Every workflow execution gets a trace_id at start, derived from the OpenTelemetry context, and the trace_id column on workflow_executions stores it (migration 20261124000000_add_trace_id_to_executions.sql). The executor exports spans and logs to an OTLP collector via crates/executor/src/telemetry.rs, which writes them into a ClickHouse-backed store. To investigate any execution end to end, you SELECT trace_id FROM workflow_executions WHERE id = $1, then JOIN that trace_id against the ClickHouse trace store. Anomaly queries that need to reach beyond Postgres (outbound HTTP destinations, sub-tool latency, native API call counts) sit on that join.

What concrete anomaly classes does this shape let you detect?

A useful starter set, in increasing order of subtlety. (1) A compromised marketplace component: a tool_name starts opening apps it has never opened on this workflow before. WHERE tool_name = $t AND app_name NOT IN (historic_apps_for_tool). (2) A silent republish of an activity pack: duration_ms drifts by more than 2 sigma vs. its rolling baseline with no change in arguments. (3) A vendor UI patch upstream: a specific element_path begins failing across many independent executions in a 4-hour window. (4) Credential misuse: a client_id that historically touched only one app fires steps against a second app outside the workflow's declared scope. (5) Workflow-level scope drift: the distinct (tool_name, app_name) pair count grows beyond the count emitted at promotion time. (6) Outbound network anomaly: an OTel HTTP span goes to a host outside the workflow's allowlist, JOINed back via trace_id.

Will ML on existing UiPath or Automation Anywhere logs solve this?

Partially. You can pull the Orchestrator logs into Elasticsearch or Splunk and run an isolation forest over duration and success rate. That catches gross outliers and is worth doing. What it cannot do well is detect a tool that did the wrong thing successfully. If a marketplace component starts copying clipboard contents to an extra destination but still returns success and stays under the duration threshold, the unsupervised model has nothing to anchor on. The reason is the per-step schema is too thin: there is no canonical app_name or window_title to train against, only free-form log strings. The fix is upstream of the model: emit the right shape per step, then ML on top of that becomes a reasonable second layer. Without the shape, the model is fitting noise.

Does this work for workflows that span across a supplier or 3PL system?

Yes, and that is the case the canonical shape was designed for. A typical mid-market scenario: your bot logs into a 3PL portal, downloads a CSV, switches to your SAP B1 instance, posts the rows as receipts. Each leg is a separate app_name. Each window is a separate window_title. The supplier patches their portal in week 6 and a field shifts. The element_path on that step fails across every run in the next 30 minutes, the SQL alert fires, the workflow is paused before the bad data lands in SAP. Without the canonical shape, you find this out from the AP team a day later. With it, the anomaly query is one SELECT.
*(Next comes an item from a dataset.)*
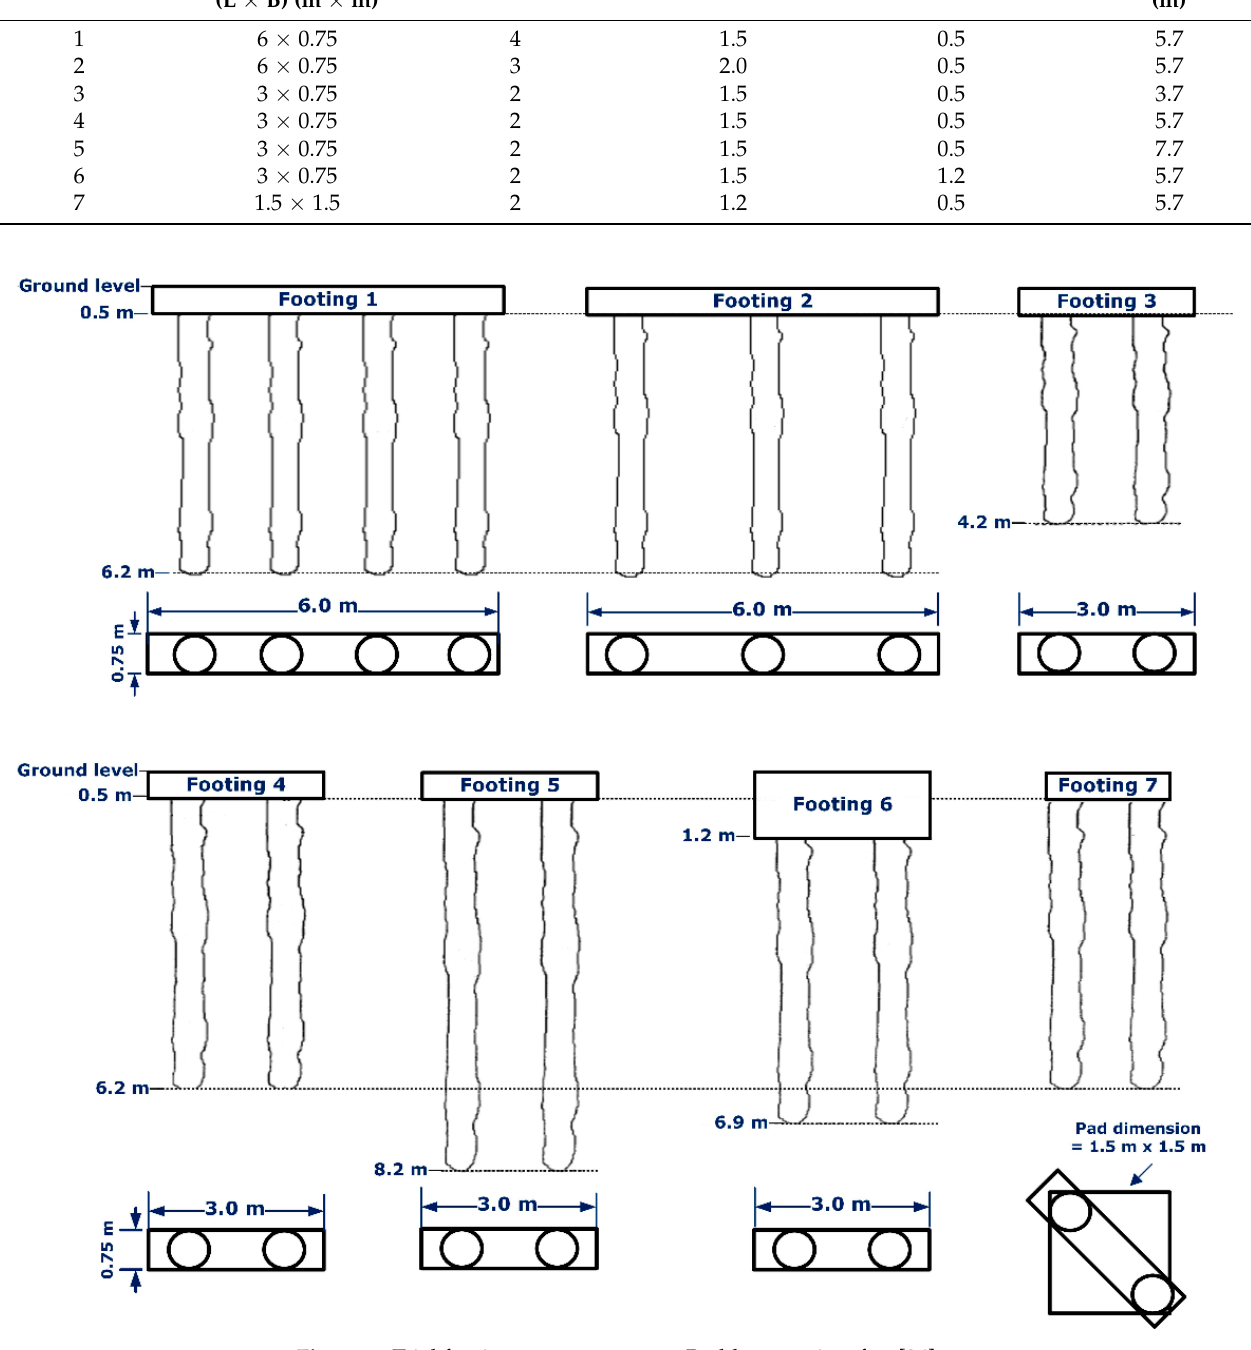
Figure 2. Trial footing arrangements at Bothkennar site after [36]. The stone columns are generally one order of magnitude stiffer than the surrounding weak soil and will attract a greater proportion of the load compared to the surrounding soft soil as defined by [12]: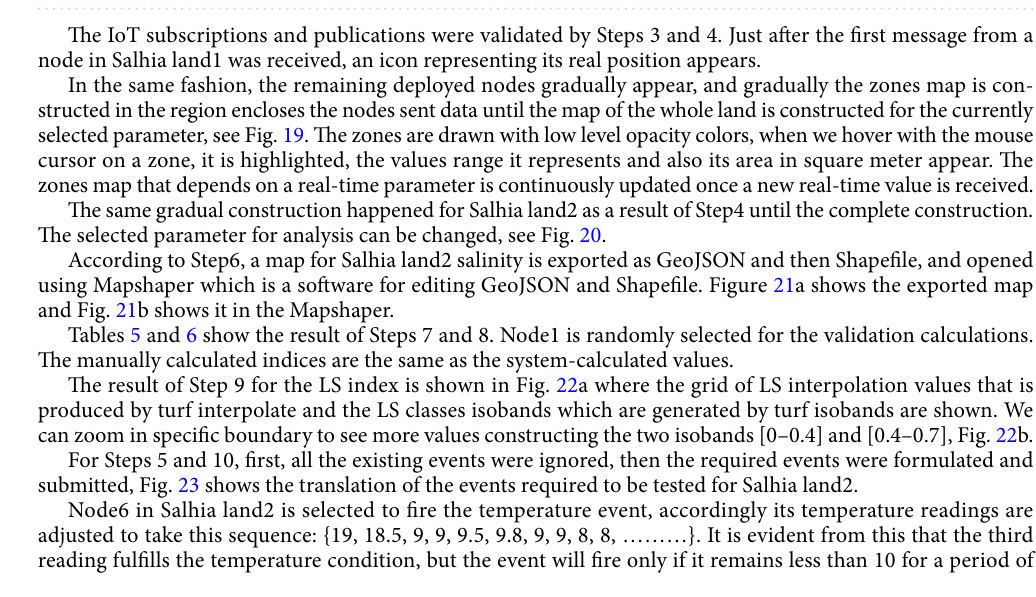
Figure 20. The complete MZ map for the two lands for two parameters, ( a ) the ESP maps, ( b ) LS classes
What governs who can read the per-step rows?

Row-level security policies on user_step_pool (the same migration that creates the table) scope SELECT to auth.uid() = user_id or to a user's organization_id. Inserts are limited to auth.uid() = user_id. The schema also carries a retention default of 30 days on the expires_at column for active pool steps, with a cleanup_expired_pool_steps() function callable from cron. For SOC 2 customers, the policies and retention can be tuned per org; the audit shape of who-saw-what is itself a row in the same Postgres database.

Can I see this shape without paying for a pilot?

Yes. The Terminator SDK is MIT-licensed at github.com/mediar-ai/terminator. The StepResult struct is in crates/executor/src/models/execution.rs. The telemetry plumbing is in crates/executor/src/telemetry.rs. The user_step_pool migration is in the public supabase/migrations directory of the same repo's web app. Clone it, run the executor against a workflow, point an OTLP-compatible collector at it, and you will see the spans and the per-step rows arrive without any Mediar cloud account. The cloud product wraps the same code with a managed Postgres, SOC 2 Type II controls, and a $0.75 per-minute runtime billing meter; the runtime emission shape is identical.